TOMBO ATI

PERTUNJUKAN PENGHARGAAN



Betul, pencapaian apapun yang kita peroleh, seringkali menjadi sumber kekecewaan jika kita gagal mendapatkan apresiasi dari pihak lain. Terutama dari orang-orang terdekat yang kita harapkan menjadi pendukung setia. Dalam suka maupun duka. Dalam sukses maupun gagal. Dalam tawa maupun tangis. Semua menjadi lebih indah jika ada pihak yang ikut merayakan keberhasilan atau memberi penguat saat terpuruk.

Pada saat seperti itulah kita merasa nyaman untuk menghadapi apapun yang terjadi. Merasa diterima dan dihargai, juga didukung dan disambut. Kita benar-benar merasa menjadi bagian dari mereka. Terbayar sudah semua kerja keras, apapun hasilnya, dengan rasa puas dan berharga. Bukan kekecewaan dan kelelahan sebab hampir semua yang kita lakukan tidak mendapatkan sambutan.

Namun, sebagai hasil sebuah kecerdasan, apresiasi murni tanpa keterlibatan emosional juga bisa sangat mengecewakan. Tampak sangat mekanis dan terasa robotis, kering dan tidak menyentuh. Artinya, memberi pujian dan penghargaan atas kerja orang lain sangat penting, namun harus tulus dari lubuk hati yang tulus. Kata-kata manis dan tepukan di bahu bisa terasa hambar dan tidak diharapkan jika tanpa kasih dan sayang, tanpa hati. Ia hanyalah basa-basi yang kadang menyebalkan.

Tugas kita sebagai kepala keluarga tidak sekadar menyediakan makanan di meja, pakaian penutup raga, atau sejumlah biaya operasional harian dan rekreasi. Kita berkewajiban menunjukkan penghargaan kepada semua anggota keluarga secara tulus. Pertunjukkan ini menjadi bentuk apresiasi dan pengakuan atas kerja keras mereka bertumbuh, sekaligus terlibat dalam upaya membangun pondasi keluarga yang kokoh. Bahwa setiap mereka berharga dan diterima di keluarga ini. Hal yang akan mendorong harga diri mereka ke atas, meninggi menjadi kuat. Menghidupkan suasana keluarga menjadi menyenangkan bagi setiap yang terlibat di dalamnya.

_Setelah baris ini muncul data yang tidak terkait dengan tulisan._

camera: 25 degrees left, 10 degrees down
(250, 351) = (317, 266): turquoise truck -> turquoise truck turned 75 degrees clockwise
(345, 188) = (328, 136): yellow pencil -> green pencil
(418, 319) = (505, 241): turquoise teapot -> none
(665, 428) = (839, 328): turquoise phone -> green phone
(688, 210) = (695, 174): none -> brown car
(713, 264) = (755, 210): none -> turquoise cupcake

Maka, kita harus rajin mencari alasan untuk mengungkapkan dan menunjukkan penghargaan itu. Bahkan meski sekedar mengantar anak ke sekolah dan mengambilkan rapornya, atau memuji masakan dan penampilan istri. Dan seperti batu yang kita lemparkan ke air, ungkapan penghargaan itu akan menciptakan efek gelombang, melebar ke area lain yang lebih luas, insyaallah.

Namun sayangnya, banyak lelaki yang sulit untuk mengungkapkan apresiasinya dalam bentuk kata-kata. Selain karena ketidaktahuan akan manfaat positifnya, hal ini bisa juga dikarenakan alasan budaya. Artinya, banyak hal yang kita anggap tabu untuk dilakukan karena budaya kita menganggapnya begitu. Ia dianggap bisa menurunkan martabat dan harga diri kita sebagai lelaki. Tapi, apakah hal itu benar? Padahal Islam mengajarkan kepada kita untuk mengungkapkan cinta kepada orang lain secara verbal, menggendong dan memeluk anak, atau bahkan, menangis ketika melakukan kesalahan.

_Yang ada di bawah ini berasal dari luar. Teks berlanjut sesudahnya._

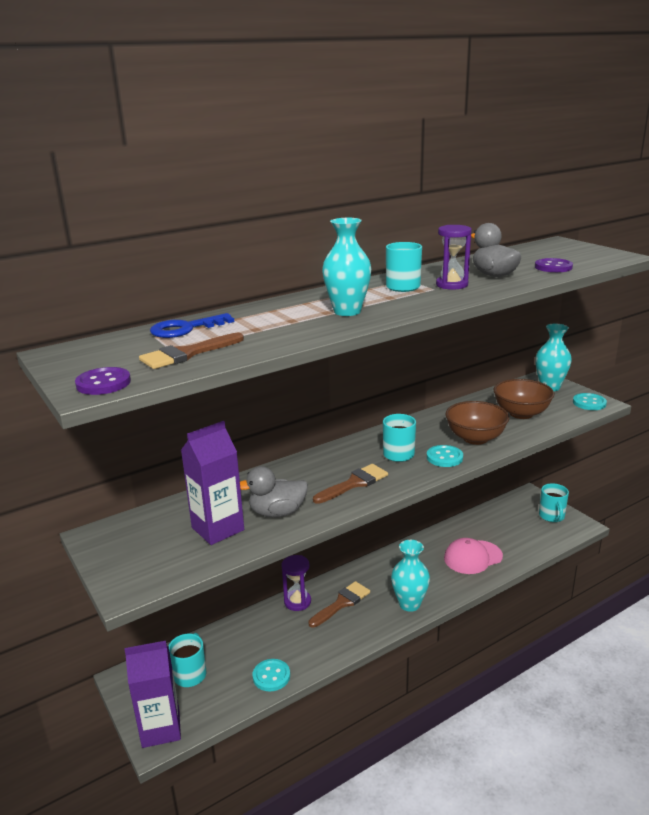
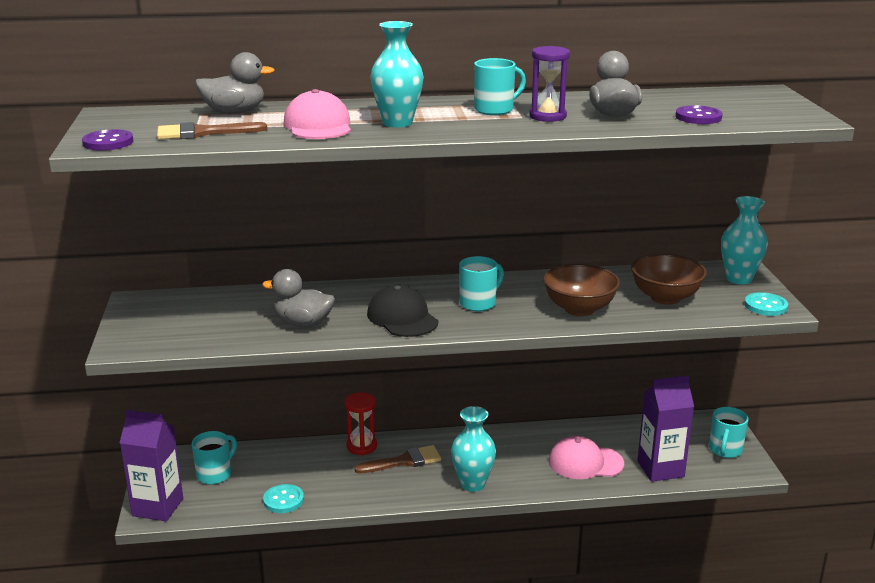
camera: 25 degrees right, 0 degrees up
(185, 329) = (234, 112): blue key -> grey duck
(218, 529) = (238, 322): purple carton -> purple carton (660, 469)
(284, 326) = (318, 126): none -> pink cap
(297, 602) = (361, 446): purple hourglass -> red hourglass
(354, 483) = (402, 318): brown brush -> black cap
(444, 457) = (522, 318): turquoise button -> none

Alasan lain adalah karena suasana rumah kita memang tidak kondusif. Kebiasaan saling diam, atau kalau berbicara bisanya hanya mengkritik dan meremehkan sebuah pekerjaan, telah menggantikan kebiasaan berkata baik dan positif, serta menghargai hal-hal yang kecil. Saling acuh atas apa yang dilakukan orang lain dan cenderung mendiamkan. Alih-alih memberi hadiah sebagai bentuk kepedulian.

Harga diri yang rendah juga menyumbang saham akan abainya kita akan pertunjukkan penghargaan ini. Merasa kecil dan remeh, tidak berharga dan takut ditolak, membuat kita terdiam dan cenderung menyimpan prestasi-prestasi kita. Tidak ada yang layak untuk dipuji dalam keluarga seperti ini. Lalu, untuk apa semua perolehan kita, jika akhirnya, tidak ada yang menganggapnya berarti?

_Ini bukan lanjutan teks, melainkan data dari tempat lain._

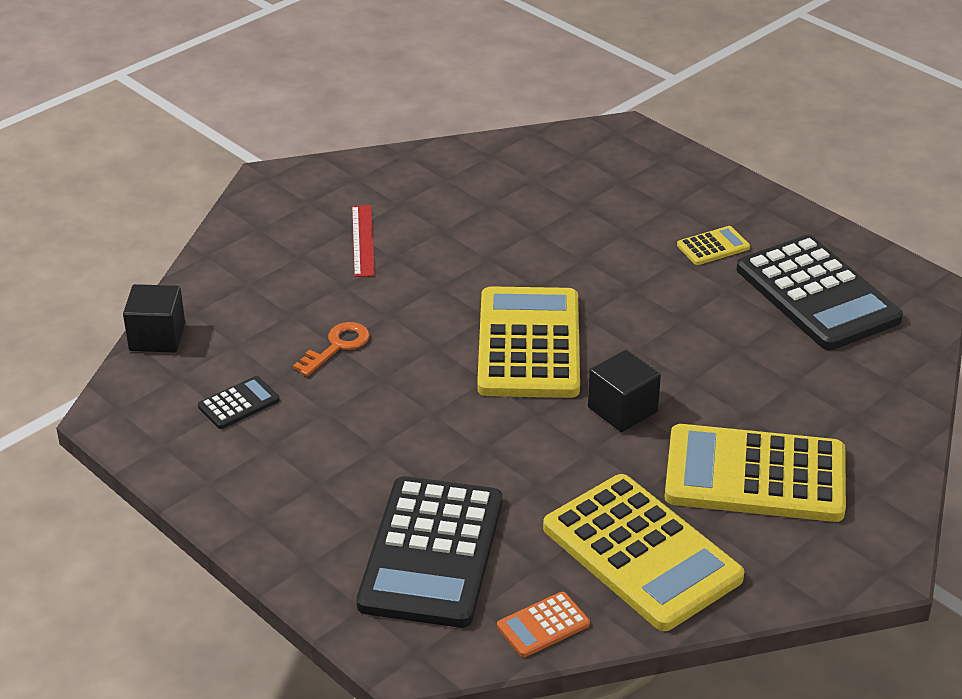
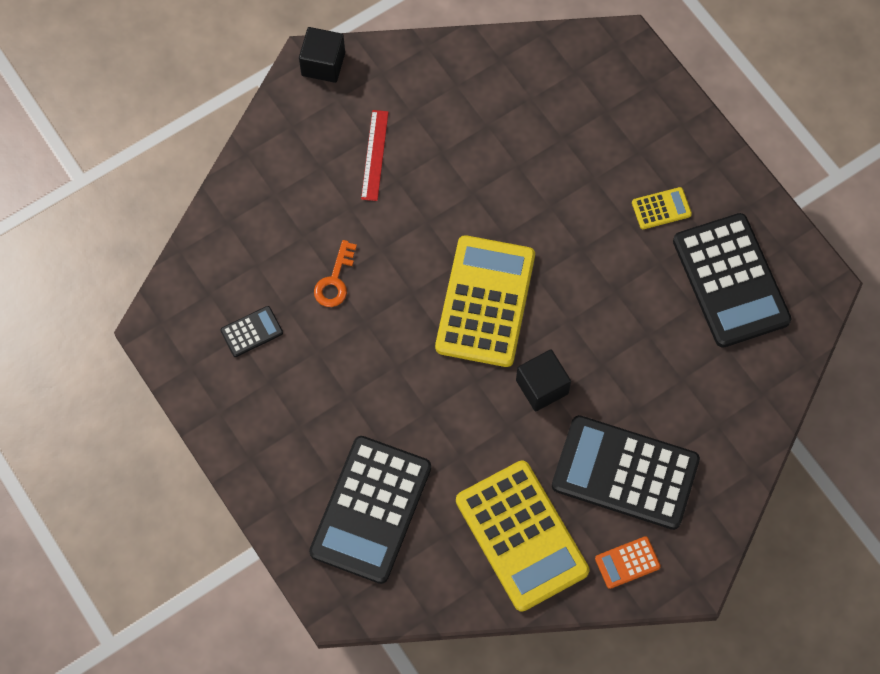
camera: 10 degrees right, 30 degrees up
(157, 337) = (197, 246): black cube -> black cube (323, 64)
(337, 347) = (335, 280): orange key -> orange key turned 150 degrees clockwise
(543, 625) = (436, 591): orange calculator -> orange calculator (627, 562)
(755, 475) = (625, 472): yellow calculator -> black calculator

Maka, marilah kita belajar untuk lebih peduli akan perasaan anggota keluarga yang lain. Karena mereka manusia yang memiliki jiwa, memiliki hati. Penting bagi mereka untuk memiliki konsep diri yang kuat dan jernih. Dan itu bisa mereka dapatkan jika kita memberikan ruang untuk tumbuh.

Sebaiknya, kita memusatkan perhatian kepada apa yang ada, yang dimiliki dan dihasilkan, bukan apa yang kurang, belum dilakukan, atau tidak dapat dicapai. Kita biasakan berkata positif dan menghargai, bahkan meski sekedar tersenyum ketika bertatapan muka dengan anak dan istri.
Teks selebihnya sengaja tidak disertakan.